New annotation types:

  • Phenotype annotations now use the Fission Yeast Phenotype Ontology (FYPO), and include allele details, expression levels, and experimental conditions. With FYPO, more detailed phenotypes can be described, and links between terms for related phenotypes support improved phenotype searches.
  • Many GO annotations now include "annotation extensions" that provide additional specificity. For example, extensions may capture the substrate of a catalytic activity, the cell cycle phase during which a function or process occurs, or any of several other types of supporting information for the annotation. Annotation extensions are described in more detail below.

You can see these new data types on many gene pages, such as cdc2 or pka1.

New web site features:

  • Annotation display - Gene page GO and phenotype displays have been revamped to show new annotation types described above.
  • Ontology term pages - Each ontology term ID now links to pages with information about the term and lists of genes annotated to it.
  • Ontology graph links - GO and phenotype annotation sections now include links to graphical ontology displays in the genome browser.
  • Sequence highlighting - Sequence download now offers an option to show colour highlighting of regions such as UTRs, introns and exons.
  • Versions - Each gene page now shows the current data version in the format PomBase:x.y, where x is the Ensembl Genomes (EG) version, and y is the Chado version.
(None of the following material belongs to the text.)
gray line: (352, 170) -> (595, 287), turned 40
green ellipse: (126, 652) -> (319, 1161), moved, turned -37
The sequence, and sequence feature locations, remain stable within any EG version, whereas annotations change with each Chado update.
  • Protein family information is now included in the Protein Features gene page section.
  • The Protein Feature section includes a link to the Pfam entry for a protein.
  • Transcript source data (e.g. for UTR coordinates) is now displayed in the Transcript Features section.
  • A Documentation page contains links to relevant portions of the Ensembl Genomes documentation. (More documentation will be added over the coming months.)
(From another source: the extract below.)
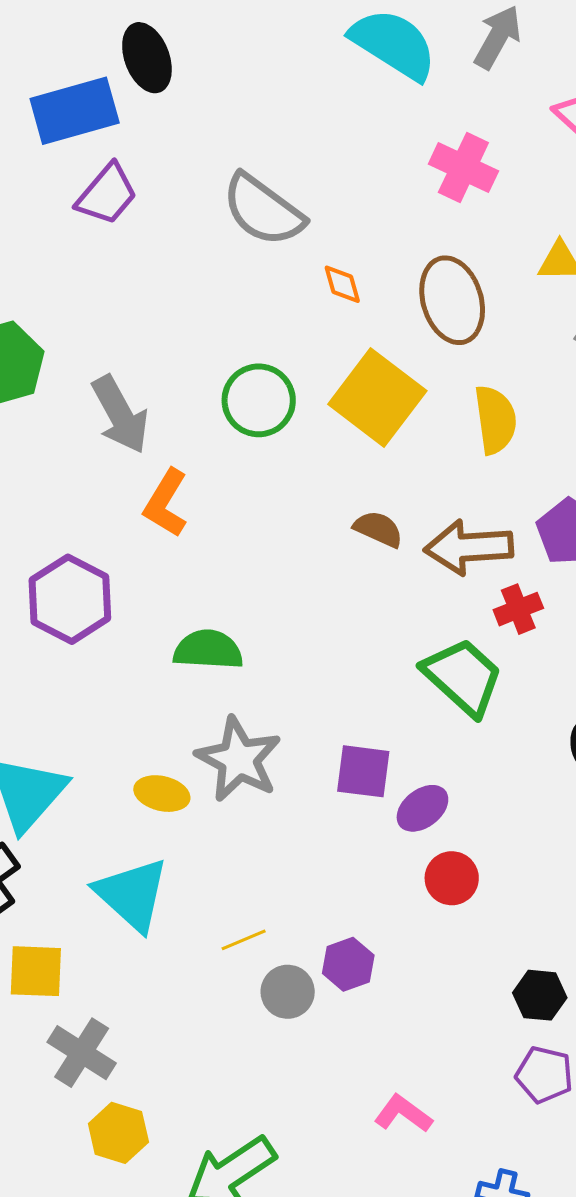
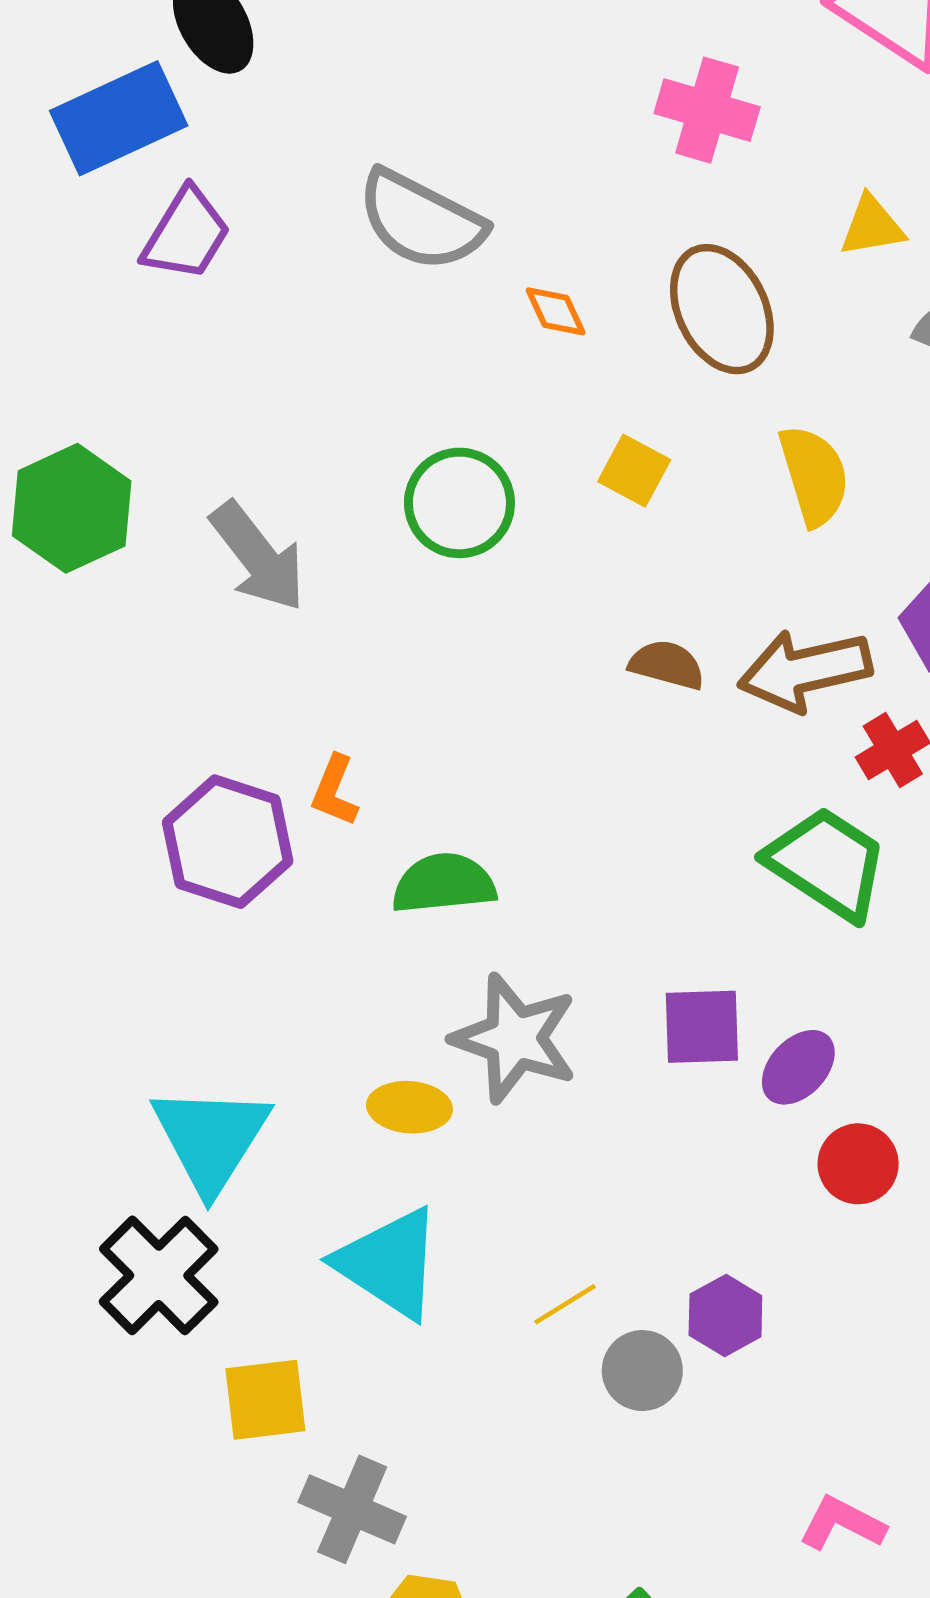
yellow square: (377, 397) -> (634, 471), size x0.5
orange L-shape: (166, 503) -> (335, 791), moved, size x0.7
What are annotation extensions?

Annotation extensions are a form of supporting data that can be added GO annotations (or other ontology annotations) to capture additional details not provided by the ontology term itself.

The information in GO annotation extensions encompasses several effector-target relationships, such as

  • localisation dependencies
  • substrates of functions, e.g. targets of a protein kinase -- see the has_substrate extensions on Cdc2's "protein serine/threonine kinase" (GO:0004674) annotations
  • activators and inhibitors
  • regulation targets of signalling pathways or transcription factors

Additional extensions describe spatial and temporal aspects of processes. For example, several S. pombe annotations now include extensions that indicate in which phase of the cell cycle a gene product is found in a cellular component or involved in a process -- see the pka1 annotations to "nucleus" (GO:0005634) and "cytoplasm" (GO:0005737).

You may also find the GO wiki page on annotation extensions informative, although it is primarily aimed at curators.

Annotation extensions can also be used with phenotype annotations. The most common usage of phenotype annotation extensions is to capture which gene, protein, etc. was used in an assay. For example, the sam5 (G441E) mutation of pka1 causes nuclear accumulation of Ste11. This is represented by annotation to the ontology term "nuclear protein accumulation" (FYPO:0000255), with the extension "assayed_using(PomBase:SPBC32C12.02)". Extensions can also indicate expressivity or penetrance for a phenotype.